South Central LA resident and urban gardening proponent, Ron Finley has said, "Growing your own food is like printing your own money." In his guerilla gardening TED Talk, he has said he, "Witnessed his garden being a tool for transformation in his neighborhood" allowing you to "take the system back and manufacture your own reality."

The voting rights activist and civil rights leader, Fannie Lou Hamer, after turning her attention to economic justice, also found growing one's own food to turn the system on its head. Hamer fiercely believed that her neighbors in Mississippi "would achieve full citizenship only when they controlled their own diet and where the food comes from." The approach Hamer took in the 1960s continues to be a model for food sovereignty.

These ideas resonate as average citizens struggle in a food system perceived to be out of balance and in a neighborhood where gentrification is creating pressures between those whose prospects have risen and those who have not.

It's in this context that the Eastown Community Association (ECA) has been awarded one of the first 13 City of Grand Rapids' Neighborhood Match Fund (NMF) grants for its community garden. Here we will address how that process is going, how the ECA is using the funds, and why the ECA feels it's important for the community.

The ECA's garden is located behind its green building on 415 Ethel Ave SE. In applying for the grant, the ECA recognizes the power of growing one's own food and its role in activating community, in providing a bit of food independence, in creating a place for learning and gathering, and also in contributing to the resiliency of its neighbors. The ECA saw an alignment with the city's NMF goals of building stronger connections among residents, addressing and promoting equitable outcomes, and benefiting the public.

But community gardening comes with challenges. The ECA has had a lot of learning to do in the process of applying for its grant. On the recommendation of the city, the ECA reached out to local community gardening experts, Urban Roots, and its founder and Eastown resident, Levi Gardner. Gardner and Urban Roots have a truly communal approach to gardening—an approach at odds with community gardens structured around individual plots such as those the ECA has had. Gardner critiqued, and the ECA garden had experienced, the phenomenon where individual plot-growers tend to plant the same kinds of vegetables as those in their neighbors' plots. They may grow tomatoes, cucumbers, lettuce, and beans, for example, in the same plot—vegetables with different watering and nutrient requirements. This results in smaller yields than if each crop were planted in an area with like crops to maximize yields. Originally, the ECA had intended to rebuild and increase its raised bed plots but decided to scrap this approach after consulting with Gardner.  

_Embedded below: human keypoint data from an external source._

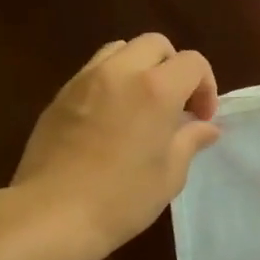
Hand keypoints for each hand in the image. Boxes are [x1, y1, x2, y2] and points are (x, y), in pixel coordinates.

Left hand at [8, 33, 221, 259]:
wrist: (52, 215)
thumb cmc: (123, 198)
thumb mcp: (170, 173)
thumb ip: (190, 140)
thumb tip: (205, 127)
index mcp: (156, 89)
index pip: (193, 62)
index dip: (206, 86)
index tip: (201, 119)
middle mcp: (120, 73)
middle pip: (156, 44)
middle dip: (174, 68)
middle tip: (176, 105)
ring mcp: (85, 80)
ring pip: (121, 50)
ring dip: (140, 68)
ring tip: (142, 105)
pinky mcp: (60, 96)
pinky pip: (94, 71)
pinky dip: (112, 82)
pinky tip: (111, 119)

Executive Director, Don Lee has said, "After being educated on what we feel is a more inclusive vision of a community garden that will provide an increased yield, we feel that [Levi's vision] is a more efficient use of the funds." With its NMF grant funds, the ECA still intends to build some elevated beds to provide access for seniors and create other capital improvements to the site in order to encourage opportunities to further activate the garden space for gathering.

Gardner said, "We think while community gardens can be great, many deal with the same challenges including lack of infrastructure, difficulty in communication, lack of tools / resources and the mid-season drop off among others. We are interested in how the communal ownership of a public space can truly contribute to building public good, relationship, community, and production far beyond what is often the case with many traditionally-organized community gardens. We love community gardens, and are excited to see truly communally-run gardens thrive. We are really excited to work with the ECA this year and grow with them where they are!"

With its implementation of the city's Neighborhood Match Fund grant dollars, the ECA is eager to move ahead with a goal of what Ron Finley describes as the “Garden being a tool for transformation…” The ECA recognizes that partnering with Urban Roots will help to realize this potential in the Eastown neighborhood and is willing to learn and tinker to get to that place where neighbors help neighbors and good things happen.